Araştırmanın yazarlarından Prof. Peter Styring iseşu bilgileri aktardı: “Şu anda bir tren fren yaptığında veya yavaşladığında yaratılan muazzam miktarda sürdürülebilir enerji, basitçe kayboldu. Bu yenilikçi teknoloji, yalnızca önemli miktarlarda CO2 hasat etmek için frenleme manevrası tarafından yaratılan sürdürülebilir enerjiyi kullanmakla kalmayacak, aynı zamanda küresel demiryolu ağı içindeki entegrasyonun sağlayacağı birçok sinerjiden de faydalanacaktır. Teknoloji, anlamlı miktarda CO2‘yi çok daha düşük maliyetlerle hasat edecek ve her arabanın yıllık 3.000 ton CO2 kapasitesine sahip olmasıyla 2030’a kadar 0,45 gigaton, 2050’ye kadar 2,9 gigaton ve 2075’e kadar 7,8 gigaton yıllık üretkenliğe ulaşma konusunda potansiyele sahip.”

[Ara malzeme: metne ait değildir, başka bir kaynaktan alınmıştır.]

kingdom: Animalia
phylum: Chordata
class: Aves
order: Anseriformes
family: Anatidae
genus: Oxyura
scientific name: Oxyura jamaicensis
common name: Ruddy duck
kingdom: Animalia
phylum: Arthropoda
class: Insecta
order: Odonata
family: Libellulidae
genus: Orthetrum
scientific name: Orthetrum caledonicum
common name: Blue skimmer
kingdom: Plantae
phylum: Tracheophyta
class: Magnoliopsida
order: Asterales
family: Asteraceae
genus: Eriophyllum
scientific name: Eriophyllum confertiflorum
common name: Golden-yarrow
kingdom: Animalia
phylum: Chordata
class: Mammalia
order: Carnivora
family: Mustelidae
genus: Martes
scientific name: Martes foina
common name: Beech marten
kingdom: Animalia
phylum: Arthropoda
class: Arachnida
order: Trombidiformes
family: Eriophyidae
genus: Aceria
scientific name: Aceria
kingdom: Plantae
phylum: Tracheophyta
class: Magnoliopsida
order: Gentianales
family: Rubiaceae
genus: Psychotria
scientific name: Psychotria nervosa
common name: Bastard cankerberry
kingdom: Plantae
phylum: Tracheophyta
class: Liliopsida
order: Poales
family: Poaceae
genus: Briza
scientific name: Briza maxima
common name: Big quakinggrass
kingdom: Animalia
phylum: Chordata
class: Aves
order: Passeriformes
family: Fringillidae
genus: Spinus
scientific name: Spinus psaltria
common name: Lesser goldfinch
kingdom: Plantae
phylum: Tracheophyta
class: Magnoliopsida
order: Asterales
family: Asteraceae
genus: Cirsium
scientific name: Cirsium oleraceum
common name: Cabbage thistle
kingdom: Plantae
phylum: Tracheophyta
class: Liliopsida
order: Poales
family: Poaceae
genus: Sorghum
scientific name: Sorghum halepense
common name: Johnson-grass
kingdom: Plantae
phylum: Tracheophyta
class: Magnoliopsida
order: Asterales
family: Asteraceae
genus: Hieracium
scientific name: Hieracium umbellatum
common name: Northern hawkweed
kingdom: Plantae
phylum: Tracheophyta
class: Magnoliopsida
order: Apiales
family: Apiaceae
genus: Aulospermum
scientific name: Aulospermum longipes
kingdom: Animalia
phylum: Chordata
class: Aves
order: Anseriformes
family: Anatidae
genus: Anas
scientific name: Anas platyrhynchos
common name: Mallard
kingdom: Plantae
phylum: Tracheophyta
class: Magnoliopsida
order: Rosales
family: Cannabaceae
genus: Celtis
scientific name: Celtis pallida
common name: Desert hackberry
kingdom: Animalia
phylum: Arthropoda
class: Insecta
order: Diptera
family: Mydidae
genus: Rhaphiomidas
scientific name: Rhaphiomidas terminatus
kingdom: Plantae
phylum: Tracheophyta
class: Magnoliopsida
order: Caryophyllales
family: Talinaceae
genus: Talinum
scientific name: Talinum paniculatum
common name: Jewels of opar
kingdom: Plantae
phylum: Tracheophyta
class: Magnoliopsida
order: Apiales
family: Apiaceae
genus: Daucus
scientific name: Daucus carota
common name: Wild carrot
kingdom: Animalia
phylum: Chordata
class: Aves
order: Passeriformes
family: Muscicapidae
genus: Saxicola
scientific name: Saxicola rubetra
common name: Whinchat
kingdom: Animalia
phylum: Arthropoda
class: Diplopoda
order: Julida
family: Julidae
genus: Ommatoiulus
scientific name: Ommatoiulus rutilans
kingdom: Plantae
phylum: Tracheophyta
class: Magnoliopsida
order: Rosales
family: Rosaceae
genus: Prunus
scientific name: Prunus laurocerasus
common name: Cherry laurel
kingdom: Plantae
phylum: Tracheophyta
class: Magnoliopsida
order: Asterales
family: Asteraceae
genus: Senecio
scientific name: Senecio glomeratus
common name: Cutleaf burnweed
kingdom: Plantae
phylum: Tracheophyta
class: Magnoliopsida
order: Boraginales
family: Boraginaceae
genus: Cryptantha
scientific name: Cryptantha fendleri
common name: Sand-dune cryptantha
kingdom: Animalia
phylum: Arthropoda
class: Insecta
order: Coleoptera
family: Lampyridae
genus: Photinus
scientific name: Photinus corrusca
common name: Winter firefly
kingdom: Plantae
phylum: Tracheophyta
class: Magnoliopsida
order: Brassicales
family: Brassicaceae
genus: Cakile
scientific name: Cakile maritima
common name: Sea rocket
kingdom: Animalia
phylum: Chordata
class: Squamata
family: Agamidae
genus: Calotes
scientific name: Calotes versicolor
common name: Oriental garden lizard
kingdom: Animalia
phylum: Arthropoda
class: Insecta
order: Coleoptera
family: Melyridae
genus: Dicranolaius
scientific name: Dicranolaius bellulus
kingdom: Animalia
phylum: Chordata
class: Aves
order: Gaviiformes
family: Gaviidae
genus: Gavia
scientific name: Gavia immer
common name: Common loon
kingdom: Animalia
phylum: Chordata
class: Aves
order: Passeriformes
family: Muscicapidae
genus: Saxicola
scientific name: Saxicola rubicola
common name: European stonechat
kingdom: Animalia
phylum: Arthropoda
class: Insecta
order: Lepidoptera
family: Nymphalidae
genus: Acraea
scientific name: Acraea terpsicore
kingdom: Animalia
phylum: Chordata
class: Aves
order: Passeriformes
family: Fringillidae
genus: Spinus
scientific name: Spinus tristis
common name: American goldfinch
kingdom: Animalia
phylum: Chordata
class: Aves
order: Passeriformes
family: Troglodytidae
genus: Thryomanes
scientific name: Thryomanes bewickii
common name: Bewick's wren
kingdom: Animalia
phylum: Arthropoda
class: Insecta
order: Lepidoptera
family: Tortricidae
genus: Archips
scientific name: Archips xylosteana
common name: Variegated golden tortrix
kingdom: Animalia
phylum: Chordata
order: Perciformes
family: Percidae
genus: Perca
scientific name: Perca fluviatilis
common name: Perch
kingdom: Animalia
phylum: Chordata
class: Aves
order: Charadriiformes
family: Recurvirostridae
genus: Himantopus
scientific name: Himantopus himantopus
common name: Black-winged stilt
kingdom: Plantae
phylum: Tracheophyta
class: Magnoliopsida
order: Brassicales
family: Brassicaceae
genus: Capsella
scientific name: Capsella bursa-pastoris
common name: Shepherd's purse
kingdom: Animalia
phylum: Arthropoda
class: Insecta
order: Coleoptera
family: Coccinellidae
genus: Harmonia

Diğer yandan ekip, her doğrudan hava yakalama aracının, teknoloji geliştikçe havadan yılda yaklaşık 6.000 metrik ton karbondioksit ve daha fazlasını toplayabileceğini söylüyor. Ayrıca, trenler birden fazla CO2Rail vagonuna ev sahipliği yapma kapasitesine sahip olduğundan, her tren karşılık gelen CO2 tonajının katlarını hasat edecek. Artan maliyet olmaksızın özel olarak tren tarafından üretilen kaynakların sağladığı sürdürülebilir güç gereksinimleri ile yalnızca enerji girdilerinden elde edilen ton CO2 başına %30-40 oranında tasarruf gerçekleştirilebilir.
Ekip ayrıca, Kuzey Amerika ve dünyanın diğer bölgelerinde evrensel olarak yaygın olan dizel motorlu lokomotiflerin egzozundan çıkan CO2 emisyonlarını ortadan kaldırabilecek benzer bir sistem üzerinde çalışıyor.